The neurobiology behind the classic signs of autism — repetitive behaviors, impaired social interactions and language deficits — is largely unknown. Based on their studies on mouse models of obsessive compulsive disorder and autism, Guoping Feng and his colleagues at Massachusetts Institute of Technology propose that abnormal signaling between neurons in the cortex and those in the striatum underlies the behaviors associated with autism.
Neurons send information to each other via stereotypical paths known as neural circuits to control behavior and body movements, among other processes. For example, many neurons of the cortex signal to neurons of the basal ganglia, which integrate this information into a single output. The neurons of the basal ganglia then signal to the neurons of the thalamus, allowing the action to begin. This neural circuit controls the initiation of most movements, simple to complex. Defects in this circuit have been strongly implicated in autism.
Feng and his colleagues plan to pinpoint the neuronal signaling defects in these circuits that lead to repetitive behavior and poor social behavior in mice. In previous studies, the researchers observed these behaviors in mice with a disruption of the PSD95-SAPAP3-SHANK3 scaffolding complex. In neurons of the basal ganglia, this complex anchors the proteins that receive signals from a neuron in the cortex.

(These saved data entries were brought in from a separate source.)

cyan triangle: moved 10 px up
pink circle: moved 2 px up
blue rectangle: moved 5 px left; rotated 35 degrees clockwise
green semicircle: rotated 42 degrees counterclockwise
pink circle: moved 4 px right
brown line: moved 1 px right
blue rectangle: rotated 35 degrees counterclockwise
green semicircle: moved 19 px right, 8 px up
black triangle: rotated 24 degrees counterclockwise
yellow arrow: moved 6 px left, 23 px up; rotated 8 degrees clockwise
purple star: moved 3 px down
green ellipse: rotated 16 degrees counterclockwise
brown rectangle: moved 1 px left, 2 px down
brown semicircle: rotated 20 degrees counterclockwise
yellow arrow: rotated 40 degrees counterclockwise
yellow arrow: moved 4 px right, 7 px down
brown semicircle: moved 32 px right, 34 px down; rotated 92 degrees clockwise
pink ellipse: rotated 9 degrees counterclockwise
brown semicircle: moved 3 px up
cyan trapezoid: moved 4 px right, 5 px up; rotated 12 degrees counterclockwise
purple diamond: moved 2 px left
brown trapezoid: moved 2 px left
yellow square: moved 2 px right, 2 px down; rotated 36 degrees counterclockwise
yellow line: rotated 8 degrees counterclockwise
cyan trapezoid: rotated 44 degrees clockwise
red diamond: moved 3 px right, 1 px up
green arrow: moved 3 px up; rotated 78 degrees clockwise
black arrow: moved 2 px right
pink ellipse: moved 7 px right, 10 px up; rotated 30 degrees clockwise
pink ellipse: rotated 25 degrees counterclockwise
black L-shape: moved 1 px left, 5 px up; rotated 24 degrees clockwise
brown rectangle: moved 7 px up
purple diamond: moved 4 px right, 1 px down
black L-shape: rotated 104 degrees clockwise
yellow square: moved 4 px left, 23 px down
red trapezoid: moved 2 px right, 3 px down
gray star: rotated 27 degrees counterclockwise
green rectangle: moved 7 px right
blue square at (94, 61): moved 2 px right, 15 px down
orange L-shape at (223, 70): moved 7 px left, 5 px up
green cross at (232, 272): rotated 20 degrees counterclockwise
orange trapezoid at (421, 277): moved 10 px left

Using SHANK3-deficient mice to disrupt the scaffolding complex, the researchers plan to disturb neuronal signaling in basal ganglia circuits by combining genetic, optogenetic, electrophysiological and behavioral approaches. Based on these experiments, the researchers hope to learn how abnormal signaling between neurons in the cortex and in the striatum lead to autism-like behaviors.
These studies may significantly enhance our understanding of neural circuitry mechanisms of repetitive behavior and impaired social interactions, and help to develop novel strategies for more effective treatment.